An army of hermit crabs scuttled and rustled away before him as he advanced up the beach, but under the palms no pigs rooted and grunted. The cocoanuts lay where they had fallen, and at the copra-sheds there were no signs of curing. Industry and tidiness had vanished. Grass house after grass house he found deserted. Once he came upon an old man, blind, toothless, prodigiously wrinkled, who sat in the shade and babbled with fear when he spoke to him. It was as if the place had been struck with the plague, was Grief's thought, as he finally approached the Big House. All was desolation and disarray. There were no flower-crowned men and maidens, no brown babies rolling in the shade of the avocado trees.
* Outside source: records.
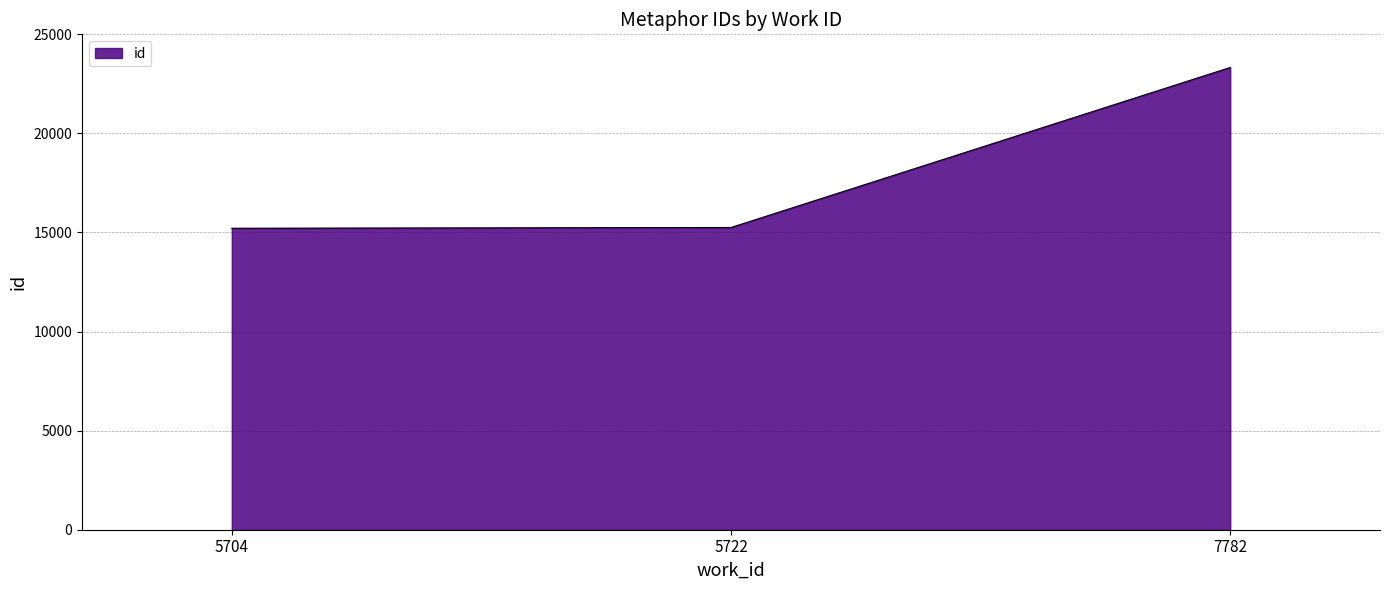

Approximately how many times larger is the value at 7782 compared to 5722?

1.5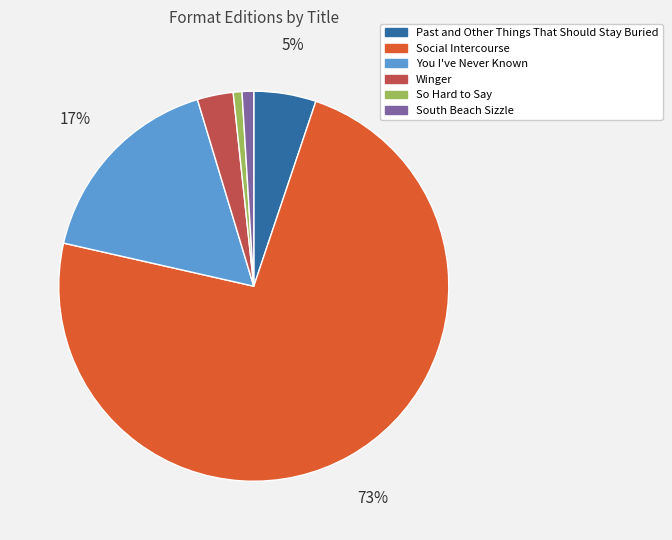

Combined, do So Hard to Say and Winger account for over 50%?

No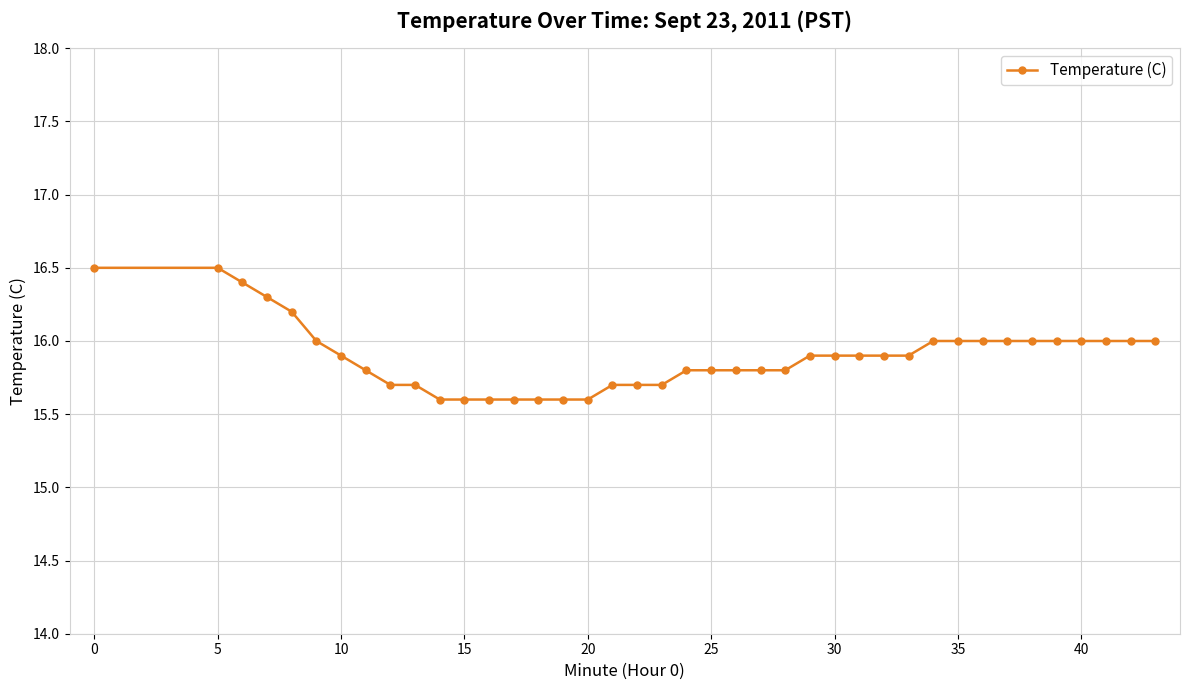

What is the value of the 6th point from the left?

16.0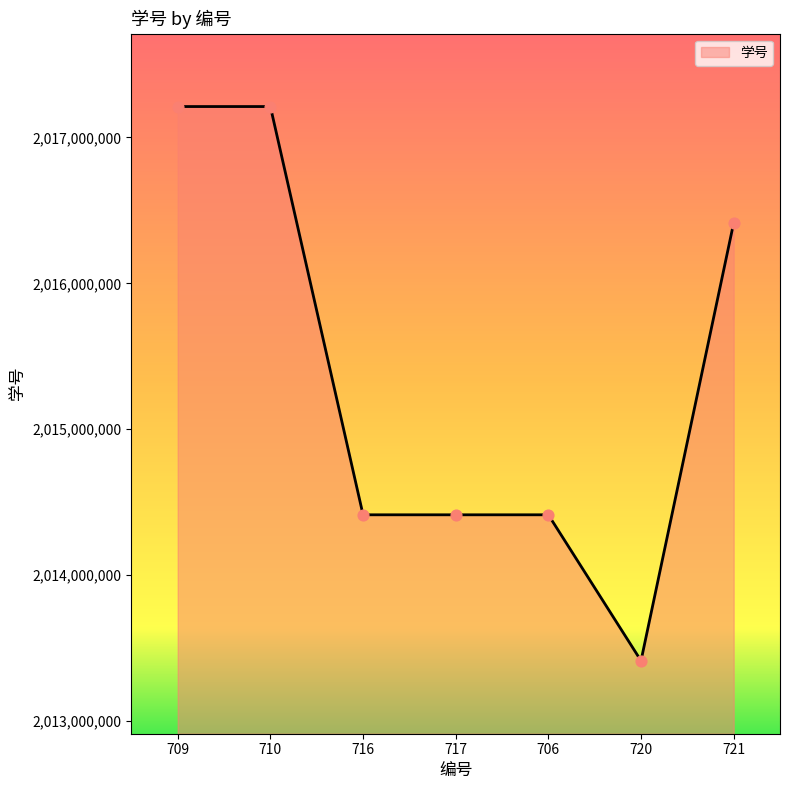

What is the change in value from 717 to 706?

+78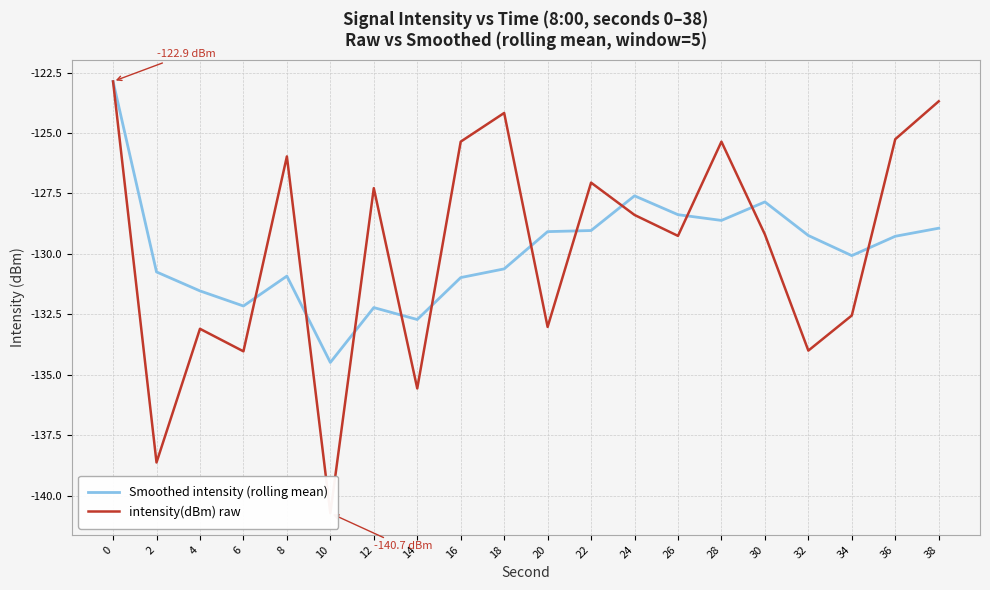

Between which two adjacent categories do Smoothed intensity (rolling mean) and intensity(dBm) raw first intersect?

6 and 8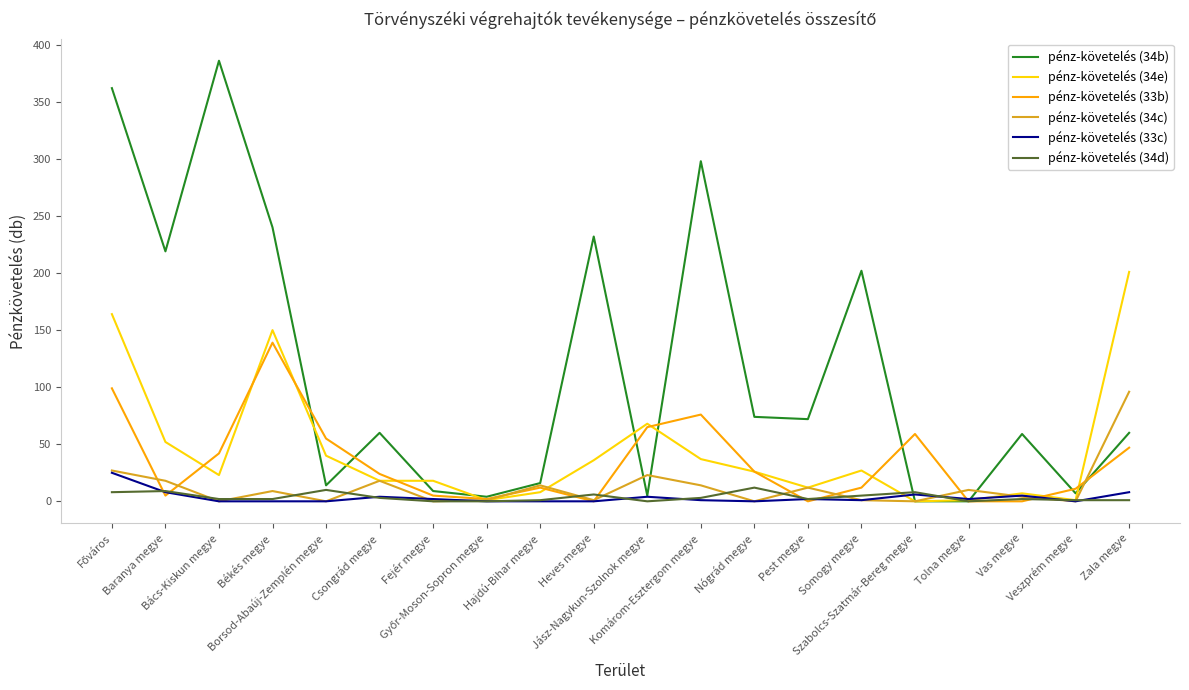

What is the greatest value displayed?

386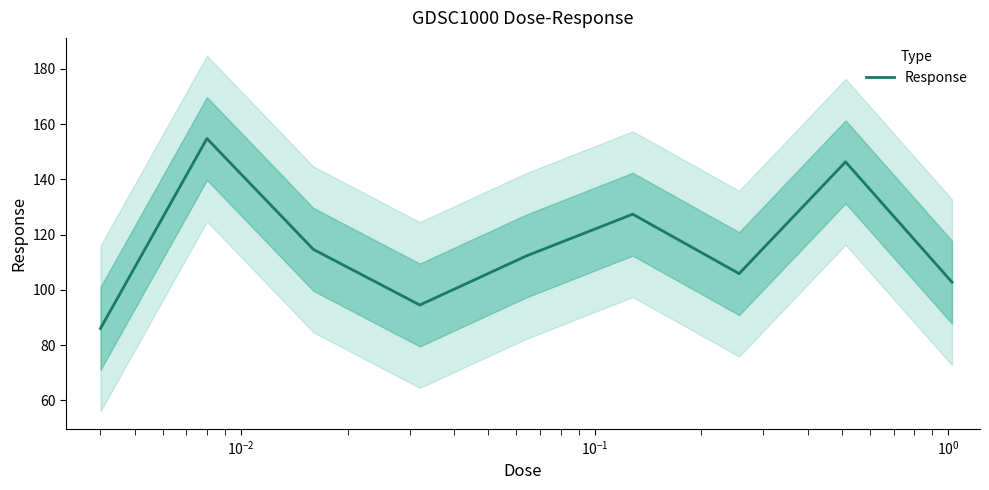

What is the highest value of the Response series?

154.8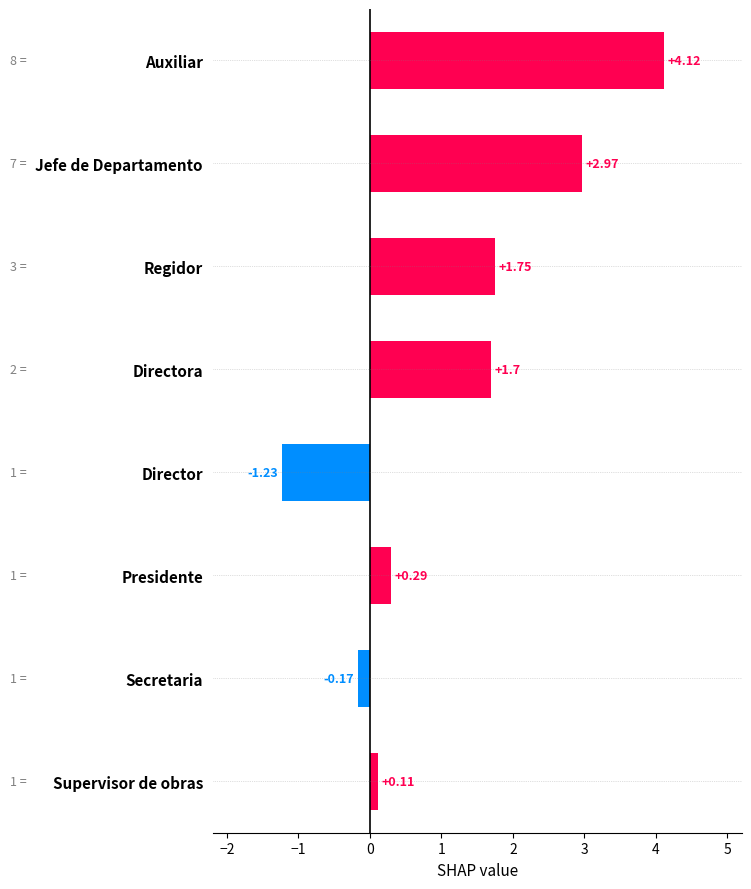

How many negative values are there?

2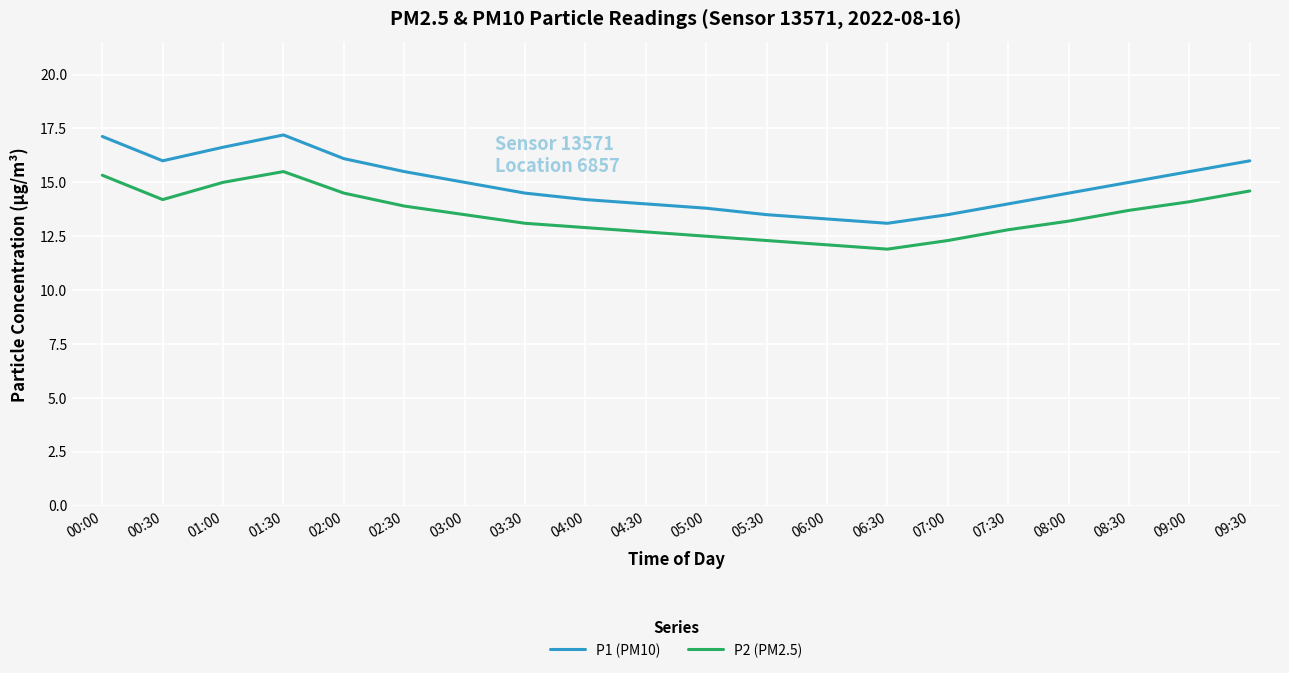

Which series has the largest total across all categories?

P1 (PM10)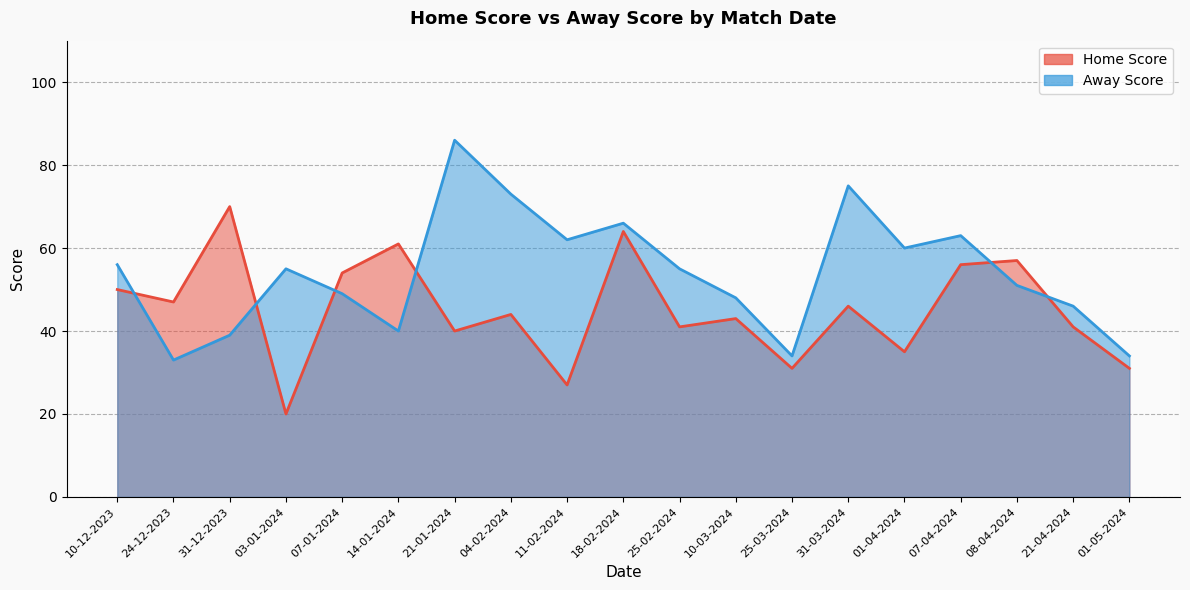

Rank the series by their maximum value, from highest to lowest.

Away Score, Home Score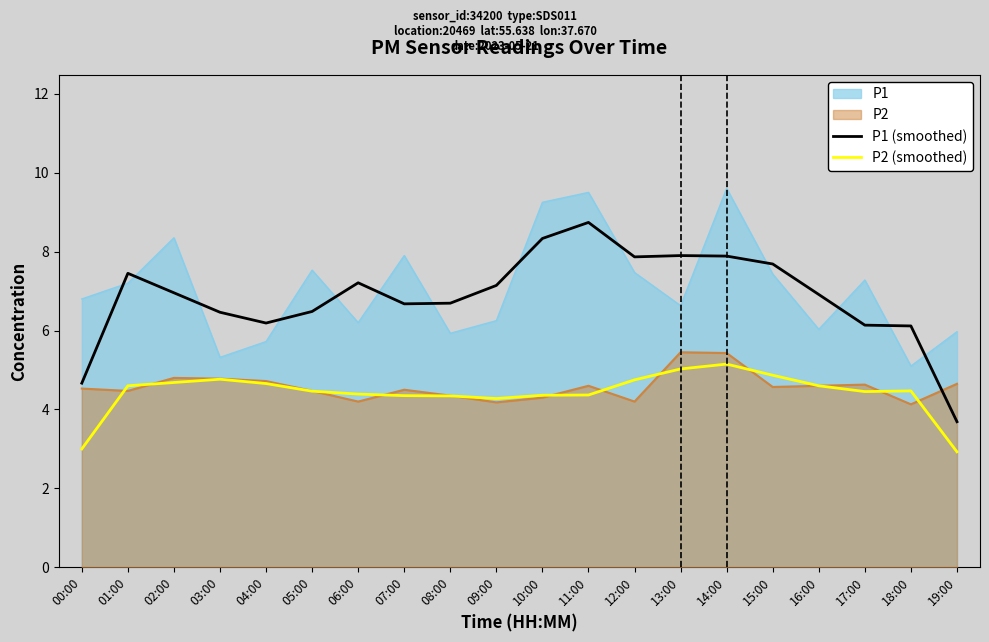

What position from the right is 07:00?

13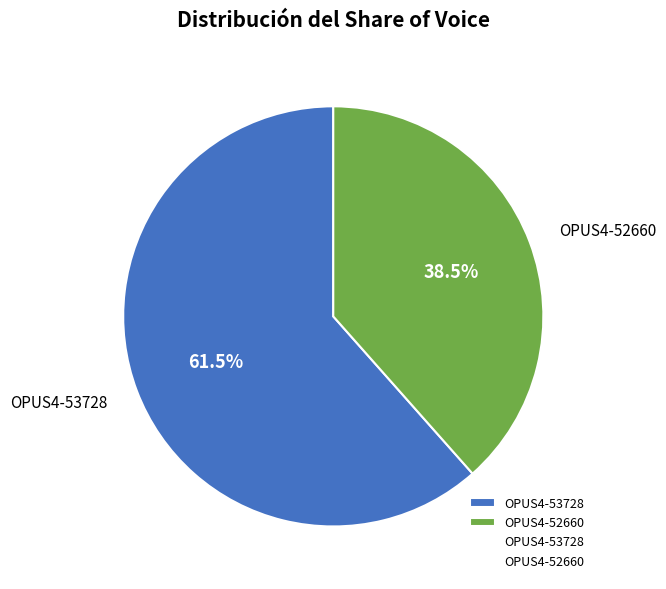

Rank the categories by value from lowest to highest.

OPUS4-52660, OPUS4-53728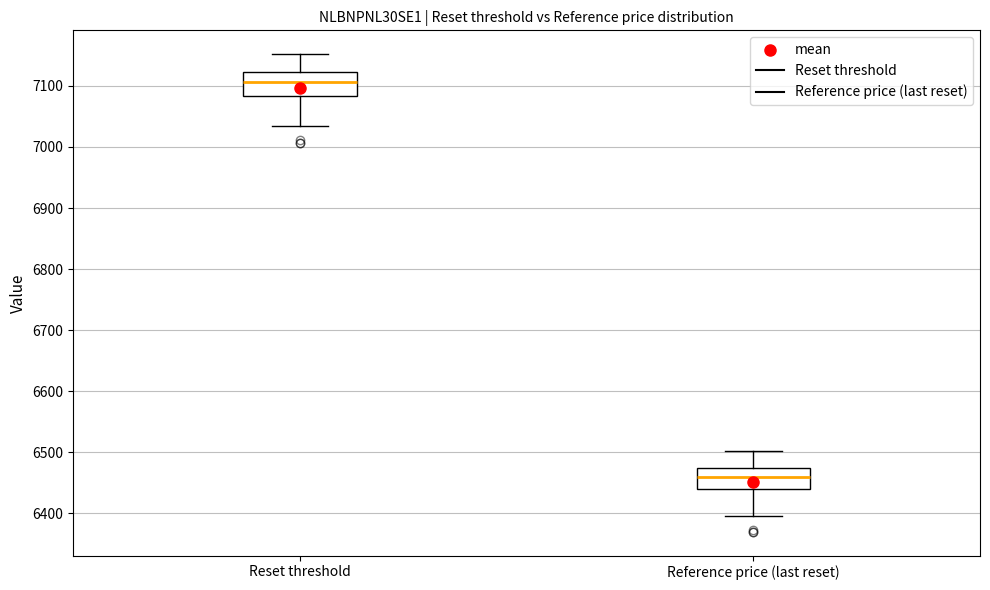

Reading left to right, transcribe this box plot: for each box, give where its median line is, the range the box spans, and where its two whiskers end, as read against the y-axis. The values are not printed on the chart, so give them approximately, as read against the axis.

Reset threshold: median 7110, box 7080 to 7120, whiskers 7030 to 7150
Reference price (last reset): median 6460, box 6440 to 6470, whiskers 6400 to 6500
In the doorway, crouched and rocking back and forth, sat Mataara, the old queen. She wept afresh at sight of him, divided between the tale of her woe and regret that no follower was left to dispense to him her hospitality.
"And so they have taken Naumoo," she finished. "Motauri is dead. My people have fled and are starving with the goats. And there is no one to open for you even a drinking cocoanut. O Brother, your white brothers be devils."
"They are no brothers of mine, Mataara," Grief consoled. "They are robbers and pigs, and I shall clean the island of them—"
He broke off to whirl half around, his hand flashing to his waist and back again, the big Colt's levelled at the figure of a man, bent double, that rushed at him from out of the trees. He did not pull the trigger, nor did the man pause till he had flung himself headlong at Grief's feet and begun to pour forth a stream of uncouth and awful noises. He recognized the creature as the one he had seen steal from the Valetta and dive into the bush; but not until he raised him up and watched the contortions of the hare-lipped mouth could he understand what he uttered.
"Save me, master, save me!" the man yammered, in English, though he was unmistakably a South Sea native. "I know you! Save me!"
And thereat he broke into a wild outpour of incoherence that did not cease until Grief seized him by the shoulders and shook him into silence.
"I know you," Grief said. "You were cook in the French Hotel at Papeete two years ago. Everybody called you 'Hare-Lip."'
The man nodded violently.
"I am now cook of the Valetta," he spat and spluttered, his mouth writhing in a fearful struggle with its defect. "I know you. I saw you at the hotel. I saw you at Lavina's. I saw you on the Kittiwake. I saw you at the Mariposa wharf. You are Captain Grief, and you will save me. Those men are devils. They killed Captain Dupuy. Me they made kill half the crew. Two they shot from the cross-trees. The rest they shot in the water. I knew them all. They stole the girls from Huahine. They added to their strength with jail-men from Noumea. They robbed the traders in the New Hebrides. They killed the trader at Vanikori, and stole two women there. They—"
But Grief no longer heard. Through the trees, from the direction of the harbour, came a rattle of rifles, and he started on the run for the beach. Pirates from Tahiti and convicts from New Caledonia! A pretty bunch of desperadoes that even now was attacking his schooner. Hare-Lip followed, still spluttering and spitting his tale of the white devils' doings.
The rifle-firing ceased as abruptly as it had begun, but Grief ran on, perplexed by ominous conjectures, until, in a turn of the path, he encountered Mauriri running toward him from the beach.
"Big Brother," the Goat Man panted, "I was too late. They have taken your schooner. Come! For now they will seek for you."
He started back up the path away from the beach.
"Where is Brown?" Grief demanded.
"On the Big Rock. I will tell you afterward. Come now!"
"But my men in the whaleboat?"
Mauriri was in an agony of apprehension.
"They are with the women on the strange schooner. They will not be killed. I tell you true. The devils want sailors. But you they will kill. Listen!" From the water, in a cracked tenor voice, came a French hunting song. "They are landing on the beach. They have taken your schooner—that I saw. Come!"